# [What you will do]
Copy all lines containing the string "técnicas" from the records below.

# [Data provided]
---*---
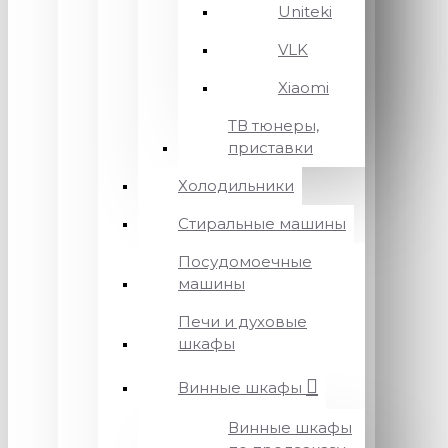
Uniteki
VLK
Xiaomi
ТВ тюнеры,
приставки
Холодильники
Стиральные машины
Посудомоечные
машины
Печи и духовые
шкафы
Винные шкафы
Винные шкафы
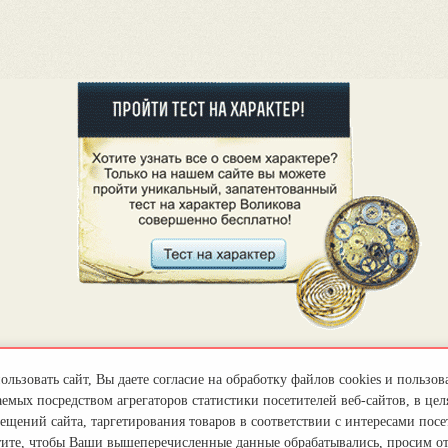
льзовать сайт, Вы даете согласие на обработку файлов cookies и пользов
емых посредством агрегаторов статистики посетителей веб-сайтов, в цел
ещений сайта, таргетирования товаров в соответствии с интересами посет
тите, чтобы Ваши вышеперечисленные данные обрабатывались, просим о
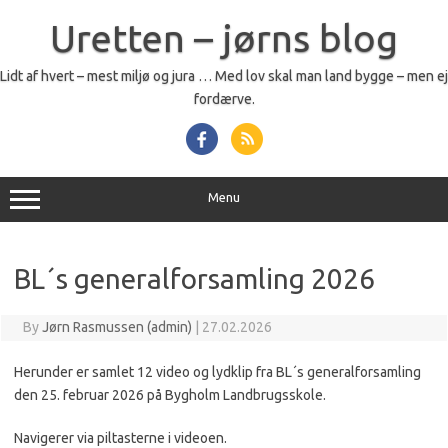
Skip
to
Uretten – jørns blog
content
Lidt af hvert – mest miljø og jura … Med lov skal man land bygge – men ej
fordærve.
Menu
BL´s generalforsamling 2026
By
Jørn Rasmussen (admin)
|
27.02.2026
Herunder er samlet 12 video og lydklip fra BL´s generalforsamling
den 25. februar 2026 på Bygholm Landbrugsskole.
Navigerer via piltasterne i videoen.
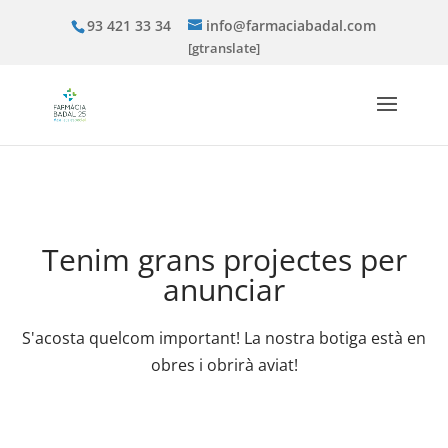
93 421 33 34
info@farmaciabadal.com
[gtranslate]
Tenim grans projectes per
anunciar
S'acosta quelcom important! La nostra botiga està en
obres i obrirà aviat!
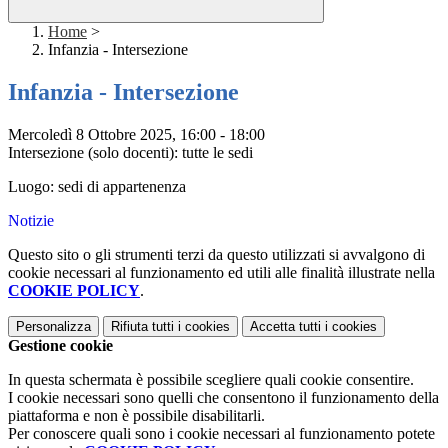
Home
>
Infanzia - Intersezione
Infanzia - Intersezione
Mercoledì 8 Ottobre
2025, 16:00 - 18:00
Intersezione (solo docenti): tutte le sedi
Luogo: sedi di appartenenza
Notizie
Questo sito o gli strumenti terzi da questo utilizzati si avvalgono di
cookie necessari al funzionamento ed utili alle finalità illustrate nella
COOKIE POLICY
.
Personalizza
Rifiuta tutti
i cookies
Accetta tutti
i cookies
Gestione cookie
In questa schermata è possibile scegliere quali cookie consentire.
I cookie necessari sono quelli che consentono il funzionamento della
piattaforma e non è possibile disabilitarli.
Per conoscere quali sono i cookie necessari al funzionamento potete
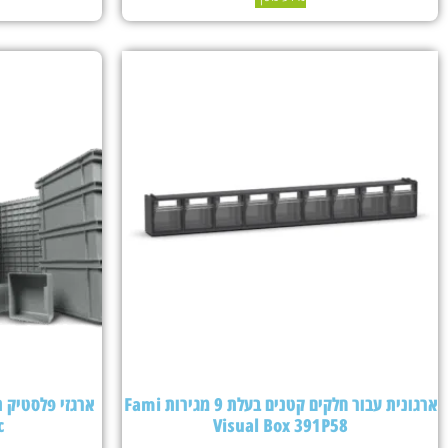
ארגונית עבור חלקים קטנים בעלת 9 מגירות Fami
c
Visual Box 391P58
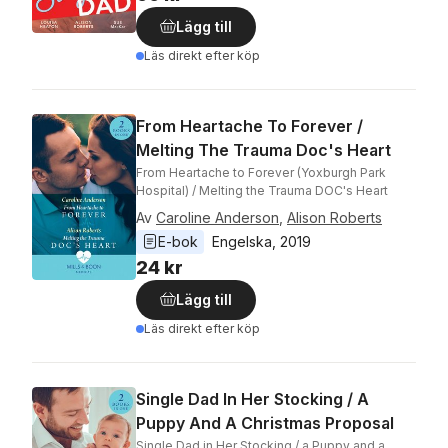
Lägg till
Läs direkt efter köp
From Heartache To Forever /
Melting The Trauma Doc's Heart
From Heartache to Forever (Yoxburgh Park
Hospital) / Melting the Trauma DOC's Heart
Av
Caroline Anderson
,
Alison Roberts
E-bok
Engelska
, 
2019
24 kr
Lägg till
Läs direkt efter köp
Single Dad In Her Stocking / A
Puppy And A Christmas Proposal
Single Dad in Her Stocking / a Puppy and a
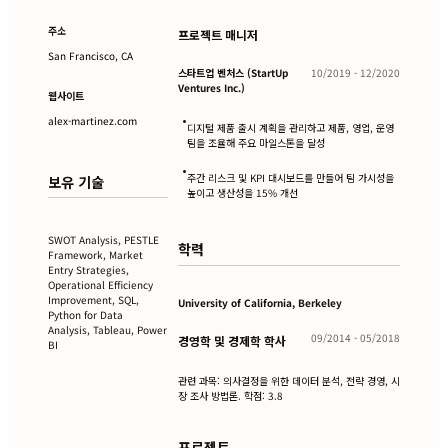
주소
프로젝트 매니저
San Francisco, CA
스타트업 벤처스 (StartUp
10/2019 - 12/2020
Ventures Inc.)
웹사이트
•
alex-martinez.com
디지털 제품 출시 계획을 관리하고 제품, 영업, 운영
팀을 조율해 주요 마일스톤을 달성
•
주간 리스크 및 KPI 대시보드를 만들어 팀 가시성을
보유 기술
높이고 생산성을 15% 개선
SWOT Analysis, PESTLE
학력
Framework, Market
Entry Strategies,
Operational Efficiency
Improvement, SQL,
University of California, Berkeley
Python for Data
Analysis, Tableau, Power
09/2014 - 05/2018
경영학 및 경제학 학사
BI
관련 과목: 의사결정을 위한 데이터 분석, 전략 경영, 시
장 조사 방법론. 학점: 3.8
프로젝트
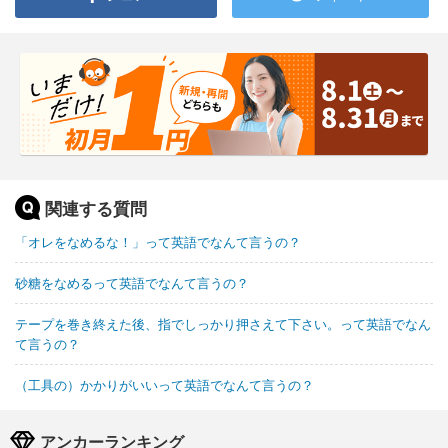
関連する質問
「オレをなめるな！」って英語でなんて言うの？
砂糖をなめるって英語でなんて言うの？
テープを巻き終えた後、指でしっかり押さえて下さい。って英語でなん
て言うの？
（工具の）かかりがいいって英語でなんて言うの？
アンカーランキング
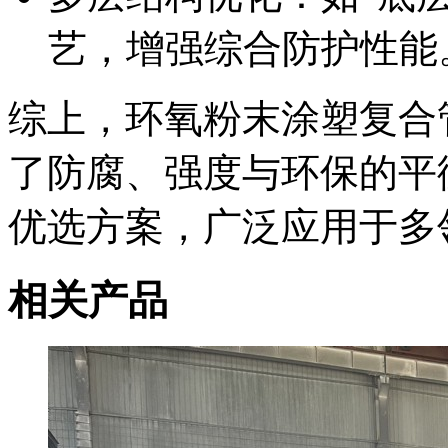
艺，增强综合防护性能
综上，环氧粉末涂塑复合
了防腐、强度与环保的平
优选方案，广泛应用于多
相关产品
---*---
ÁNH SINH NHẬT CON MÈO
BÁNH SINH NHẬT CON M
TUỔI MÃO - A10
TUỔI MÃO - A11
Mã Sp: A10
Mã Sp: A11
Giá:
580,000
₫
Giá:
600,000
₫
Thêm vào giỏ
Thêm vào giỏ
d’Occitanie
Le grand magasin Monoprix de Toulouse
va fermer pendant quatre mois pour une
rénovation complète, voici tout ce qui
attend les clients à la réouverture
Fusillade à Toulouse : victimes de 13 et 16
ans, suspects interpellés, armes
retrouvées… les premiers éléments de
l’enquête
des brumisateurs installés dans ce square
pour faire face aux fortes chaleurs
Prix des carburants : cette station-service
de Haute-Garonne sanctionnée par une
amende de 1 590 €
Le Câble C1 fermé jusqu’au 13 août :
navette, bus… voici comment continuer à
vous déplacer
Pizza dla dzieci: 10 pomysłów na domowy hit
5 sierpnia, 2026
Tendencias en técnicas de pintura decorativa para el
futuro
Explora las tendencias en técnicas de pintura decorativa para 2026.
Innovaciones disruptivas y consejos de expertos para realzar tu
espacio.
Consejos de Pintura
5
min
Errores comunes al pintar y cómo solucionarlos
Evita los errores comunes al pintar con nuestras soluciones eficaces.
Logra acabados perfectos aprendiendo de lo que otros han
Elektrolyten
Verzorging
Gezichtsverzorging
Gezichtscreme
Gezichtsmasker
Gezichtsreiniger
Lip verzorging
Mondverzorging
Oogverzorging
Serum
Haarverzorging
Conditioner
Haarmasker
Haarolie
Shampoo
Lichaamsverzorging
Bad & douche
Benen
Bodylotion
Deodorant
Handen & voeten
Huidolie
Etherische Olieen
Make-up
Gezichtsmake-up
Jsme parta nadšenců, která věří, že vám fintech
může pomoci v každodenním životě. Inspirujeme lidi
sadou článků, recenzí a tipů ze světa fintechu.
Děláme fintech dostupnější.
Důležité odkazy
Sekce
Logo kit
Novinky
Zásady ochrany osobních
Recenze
---*---
# [Task response]
Tendencias en técnicas de pintura decorativa para el
Explora las tendencias en técnicas de pintura decorativa para 2026.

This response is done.